Cet artiste de renommée international a dit qu’il a eu de la chance car il a rencontré tout au long de son parcours des femmes et des hommes qui l’ont beaucoup aidé et soutenu et a souligné qu’il n’est pas possible de parler de production ou de distribution sans politique culturelle, et il a estimé que la question n’est pas uniquement liée à l’argent , mais plutôt à la nécessité de fournir un terrain administratif favorable, capable de résoudre les problèmes et de réagir.
Il a également souligné que l’espace francophone dans lequel il diffusait ses œuvres n’est pas francophone au sens politique, en relation avec la colonisation française, mais plutôt comme un espace culturel. L’intervenant a donné comme exemple « La Corée du Sud, par exemple, est aujourd’hui un pays dans l’espace francophone et a été pas une colonie française, alors que l’Algérie ne fait pas partie du groupe francophone, et que chaque pays francophone a ses propres particularités ». Il a également recommandé aux artistes de penser au cachet typique, à la nécessité de rechercher « l’intimité » et « la spécificité » dans la création théâtrale et artistique, et à étudier le marché d’abord. Il a également appelé les créateurs à la nécessité de penser à la décoration, aux nombre d’acteurs et à la scénographie. « Il faut prendre en compte tous ces éléments en considération avant de penser à promouvoir l’œuvre en dehors des frontières, car ces éléments sont liés au coût du spectacle et donc les possibilités de le promouvoir hors des frontières », a-t-il noté.
Lors de la deuxième session qu’a présidé Dr Lasaad Jamoussi, Serge Limbvani, directeur du Festival international de théâtre de Maloba au Congo, a partagé avec l’assistance son expérience, soulignant que les spectacles vivants, y compris le théâtre de poche doivent obéir à certaines conditions et exigences pour pouvoir franchir les frontières. Il a également noté que les Journées théâtrales de Carthage lui ont permis de suivre des spectacles de Palestine, d’Irak et de Jordanie qu’il n’aurait pas pu suivre ailleurs.
Il a souligné que une représentation théâtrale doit avoir un retour financier, une recette, en plus de la valeur artistique, et qu’il est temps de couper avec la culture des représentations gratuites, car le théâtre a besoin de financement pour que la production puisse continuer.
Il a ajouté que le théâtre dans la région africaine souffre d’un problème de financement, car la France est presque le seul bailleur de fonds, et elle finance des œuvres qui correspondent à sa vision et à ses intérêts, et de nombreuses œuvres meurent dès leur naissance et ne sont pas jouées, et d’autres sont jouées en France et ne sont pas montrées dans le pays de production !
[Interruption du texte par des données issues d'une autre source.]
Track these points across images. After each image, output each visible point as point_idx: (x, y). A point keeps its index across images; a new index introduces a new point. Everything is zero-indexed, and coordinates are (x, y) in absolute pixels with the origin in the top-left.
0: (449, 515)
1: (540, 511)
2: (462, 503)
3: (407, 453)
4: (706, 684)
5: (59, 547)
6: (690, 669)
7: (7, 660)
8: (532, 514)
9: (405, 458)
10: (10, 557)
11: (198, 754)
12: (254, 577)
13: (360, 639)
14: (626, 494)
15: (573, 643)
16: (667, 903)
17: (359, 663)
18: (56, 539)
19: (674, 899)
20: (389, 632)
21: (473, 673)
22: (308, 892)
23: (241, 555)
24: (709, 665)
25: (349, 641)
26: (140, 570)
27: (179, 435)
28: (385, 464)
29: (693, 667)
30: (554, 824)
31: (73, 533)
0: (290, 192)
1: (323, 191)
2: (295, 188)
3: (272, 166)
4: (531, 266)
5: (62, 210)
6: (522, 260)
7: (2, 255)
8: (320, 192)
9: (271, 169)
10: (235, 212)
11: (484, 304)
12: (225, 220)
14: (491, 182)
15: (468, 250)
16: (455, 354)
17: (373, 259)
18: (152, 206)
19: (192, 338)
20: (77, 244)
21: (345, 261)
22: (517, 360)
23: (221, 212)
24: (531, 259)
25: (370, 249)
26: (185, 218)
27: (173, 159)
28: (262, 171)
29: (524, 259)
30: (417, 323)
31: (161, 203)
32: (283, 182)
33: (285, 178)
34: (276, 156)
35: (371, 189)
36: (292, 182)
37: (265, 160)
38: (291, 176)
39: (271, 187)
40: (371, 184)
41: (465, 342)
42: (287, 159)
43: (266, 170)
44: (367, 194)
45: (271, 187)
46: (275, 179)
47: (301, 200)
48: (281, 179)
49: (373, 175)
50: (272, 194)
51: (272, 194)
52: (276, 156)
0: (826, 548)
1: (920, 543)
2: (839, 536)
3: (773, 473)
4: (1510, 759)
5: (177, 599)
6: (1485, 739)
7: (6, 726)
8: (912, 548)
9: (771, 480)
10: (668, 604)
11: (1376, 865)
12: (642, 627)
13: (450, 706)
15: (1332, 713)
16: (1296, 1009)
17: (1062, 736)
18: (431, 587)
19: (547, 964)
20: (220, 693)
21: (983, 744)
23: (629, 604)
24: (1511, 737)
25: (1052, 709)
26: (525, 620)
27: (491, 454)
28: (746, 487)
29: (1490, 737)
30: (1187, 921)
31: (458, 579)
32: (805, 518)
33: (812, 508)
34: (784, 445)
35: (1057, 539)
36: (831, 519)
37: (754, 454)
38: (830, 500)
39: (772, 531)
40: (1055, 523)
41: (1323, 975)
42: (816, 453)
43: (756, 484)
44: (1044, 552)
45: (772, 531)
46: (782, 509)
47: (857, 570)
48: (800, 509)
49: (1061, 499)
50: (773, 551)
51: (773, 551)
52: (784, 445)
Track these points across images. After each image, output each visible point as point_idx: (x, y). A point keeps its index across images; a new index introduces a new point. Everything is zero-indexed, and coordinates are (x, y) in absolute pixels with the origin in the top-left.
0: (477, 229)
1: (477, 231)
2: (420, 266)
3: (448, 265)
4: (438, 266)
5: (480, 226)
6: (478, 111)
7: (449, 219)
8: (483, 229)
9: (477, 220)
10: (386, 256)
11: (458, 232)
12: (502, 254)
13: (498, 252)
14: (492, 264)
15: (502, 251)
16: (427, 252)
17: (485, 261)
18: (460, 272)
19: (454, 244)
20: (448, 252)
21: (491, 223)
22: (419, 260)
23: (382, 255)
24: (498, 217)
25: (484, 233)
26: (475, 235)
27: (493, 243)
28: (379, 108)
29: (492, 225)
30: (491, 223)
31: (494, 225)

Le directeur du Festival de Maloba, festival internationale de théâtre, danse et cirque du Congo, a déclaré que les problèmes de transport et de visa sont parmi les principales difficultés auxquelles sont confrontés les artistes et que des formules participatives doivent être trouvées entre les festivals.
Visa…Visa
Le premier jour du colloque a été marqué par un échange fructueux et des discussions enrichissantes et un échange d’expériences, auquel ont participé un certain nombre de créateurs tels que Rabiaa Ben Abdallah, Ali Al-Alyan, directeur du Festival du libre théâtre en Jordanie, Fattah Diori ( un Marocain résidant en Allemagne), Mazen Gharbawi d’Egypte, Patricia Gomis du Sénégal, Taher Ben Guiza et d’autres.
La majorité des interventions ont mis l’accent sur trois problèmes fondamentaux: le premier est l’absence d’une politique culturelle dans la plupart des pays arabes et africains qui motive les artistes et les aide à promouvoir leur travail au-delà des frontières.
Quant au second, il s’agit aussi de l’absence d’un réseau arabe et africain qui s’engage dans la distribution et la coproduction.
S’agissant du 3e problème, il est lié au visa. les intervenants ont souhaité qu’un mécanisme ou un programme sera lancé pour discuter avec surtout la partie la partie européenne de la nécessité de changer son traitement des dossiers de créateurs, en créant un visa créatif, car il est illogique de priver un créateur d’un voyage pour présenter sa production devant un public arabe, africain et même européen en Europe.